The MMA had long advocated for the municipal finance changes, which are now in effect.

The changes, itemized in outside sections of the law, are as follows:

• Section 8 allows for a simple majority vote of the local legislative body, rather than a two-thirds vote, to draw down special purpose stabilization funds. A two-thirds vote is still required to establish both types of stabilization funds — general and special purpose — but the threshold has been lowered for drawing from special purpose funds.

• Section 9 allows municipal departments to repair property damages under $150,000 before the related insurance claim comes through, without seeking appropriation, with the expectation that appropriate accounts will be reimbursed when the insurance claim is paid. The municipality would be required to fund the deficit if the insurance claim is not received within a certain period.

• Section 9 also creates a “general fund revenue exception.” Under state law (Ch. 44, Sect. 53), all money received or collected from any source by a municipality belongs to its general fund and can only be spent after appropriation, unless a general or special law provides an exception. This rule can present accounting challenges when unexpected, conditional revenue is received, because the law requires this revenue to become part of the general fund even though it is intended for a specific purpose. As a result, these funds often become part of the next year’s free cash certification, creating confusion around how the funds can be used.

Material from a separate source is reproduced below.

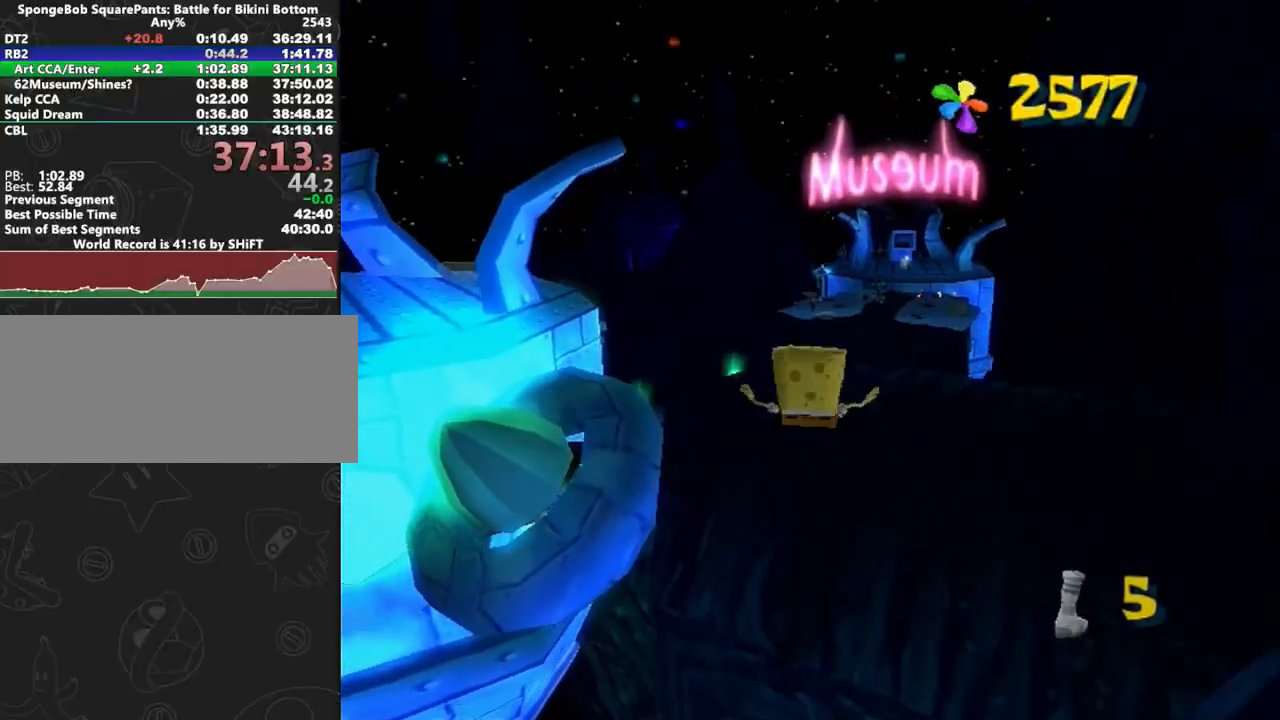
{"buttons": [], "left_stick": "up", "right_stick": "center", "button_events": [[50, "X", "down"], [83, "A", "up"], [150, "X", "up"]]}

The law now allows municipalities, with authorization from the Division of Local Services’ director of accounts, to reserve such one-time revenue in a special fund, thus keeping it out of the general fund and preventing it from eventually becoming free cash. The language clarifies how the receipts in special funds can be spent: if the receipt is for one specific purpose, such as opioid settlement funds, a municipal executive would be able to spend the funds without further appropriation; otherwise, qualifying revenue reserved in a special fund would be subject to appropriation. In both cases, the exception applies only to one-time, unanticipated receipts that are received by multiple communities.

• Section 197 allows cities and towns that have created a dedicated stabilization fund for statewide opioid settlement receipts to consolidate all monies previously received for this purpose into the special revenue fund, with clarifying language for how to proceed.

• Section 10 establishes a new Section 53k under Chapter 44, Section 53 to allow municipalities to create a special revenue fund (rather than using the general revenue fund) for funds coming to the municipality for a specific purpose. Municipalities often enter into host or mitigation agreements with developers or other entities to address the impacts of new development, and receive payments to mitigate these impacts. Section 10 allows communities to separately account for these payments and spend them for the dedicated purpose without further appropriation.

• Section 205 allows a city or town to amortize over fiscal 2025 through 2027 the amount of its fiscal 2024 major disaster-related deficit.

The Department of Revenue’s Division of Local Services has issued further clarifications about these changes in two municipal bulletins: BUL-2023-7 and BUL-2023-8.